TT-Metalium — The Kernel Suite
TT-Metalium provides the low-level kernel primitives that execute directly on the Tenstorrent silicon. The suite's open-source nature means that debugging complex model behavior — tracing a numerical instability, for example, or profiling a memory bandwidth bottleneck — can be done with full hardware visibility rather than relying on opaque vendor profiling tools.
| Advantage | What It Means in Practice |
|---|---|
| Transparency | Full access to hardware instructions — debug model behavior at the silicon level, not just the framework level |
| Portability | Code written for QuietBox 2 avoids CUDA-specific idioms, making it easier to port to other RISC-V server architectures as they emerge |
| Community optimization | Open compiler and kernel repos allow the broader developer community to contribute performance improvements Nvidia cannot |
| No licensing risk | No proprietary SDK terms — model optimization work is owned entirely by the developer |
120 Billion Parameters — Locally, Silently
The base configuration of the QuietBox 2 supports running models with up to 120 billion parameters entirely locally — covering specialized variants of Llama 3, Grok-1, and comparable open-weight models. For enterprises and researchers with data privacy requirements that prohibit sending inference requests to cloud APIs, this is the critical capability: frontier-class reasoning on hardware you physically control, in a room you can work in.
The liquid cooling system is central to that last point. Previous RISC-V AI systems capable of this parameter scale have required server rack hardware — noisy, power-hungry, and incompatible with standard office infrastructure. The QuietBox 2's high-efficiency liquid cooling loop keeps the processors at peak performance levels without the acoustic footprint of air-cooled alternatives, making it deployable in a standard developer workspace.

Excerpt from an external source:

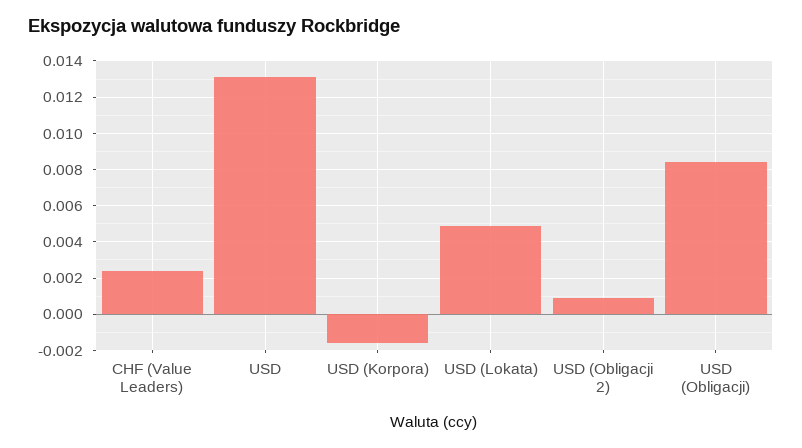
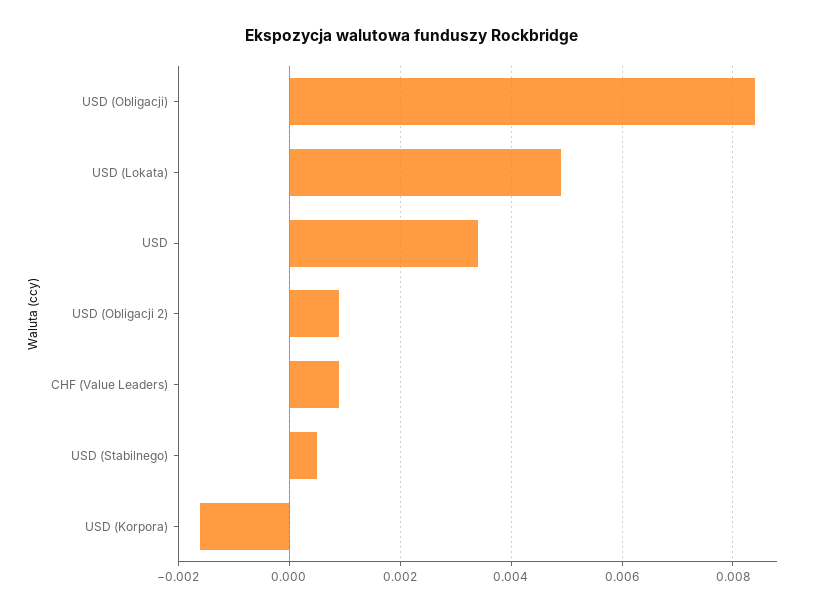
CHF (Value Leaders): 0.0025 -> 0.001
USD: 0.013 -> 0.0035
USD (Stabilnego): none -> 0.0005

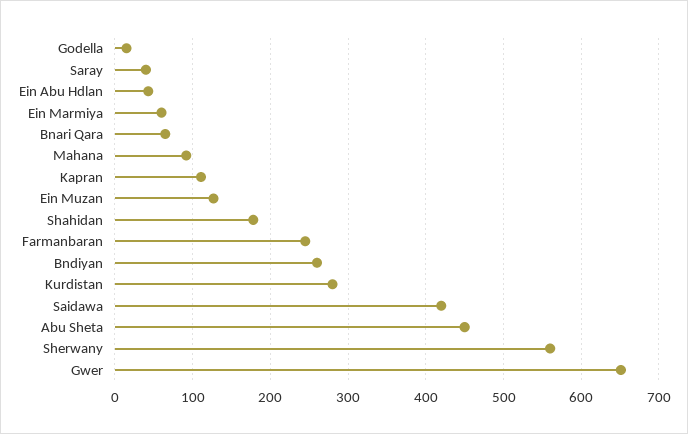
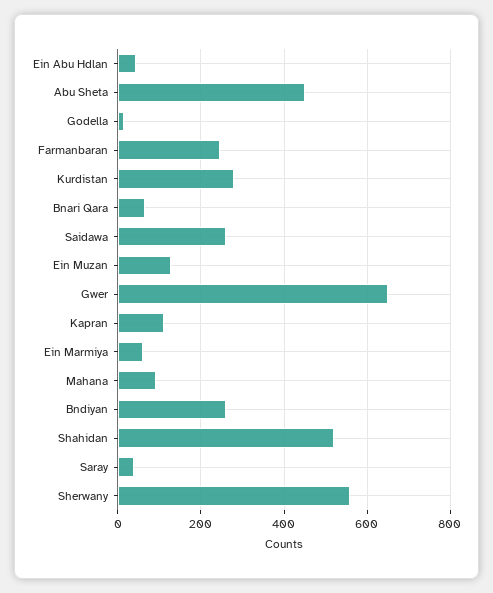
Shahidan: 180 -> 520
Saidawa: 420 -> 260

Market Context: Who Is This For?
The QuietBox 2 is not positioned as a consumer product. At $9,999, it targets three specific buyer profiles:
- AI researchers who need full hardware transparency to debug and understand model behavior — not just benchmark it
- Enterprise security and compliance teams with data residency requirements that prohibit cloud inference for sensitive workloads
- Independent developers and labs exploring RISC-V as an alternative to Nvidia-dependent infrastructure ahead of potential CUDA ecosystem disruption
The competitive framing is explicit: Tenstorrent is not trying to match Nvidia's training throughput on large clusters. It is targeting the inference and local deployment market — specifically the developers building production applications who currently rent cloud GPU time for every inference call and want an alternative.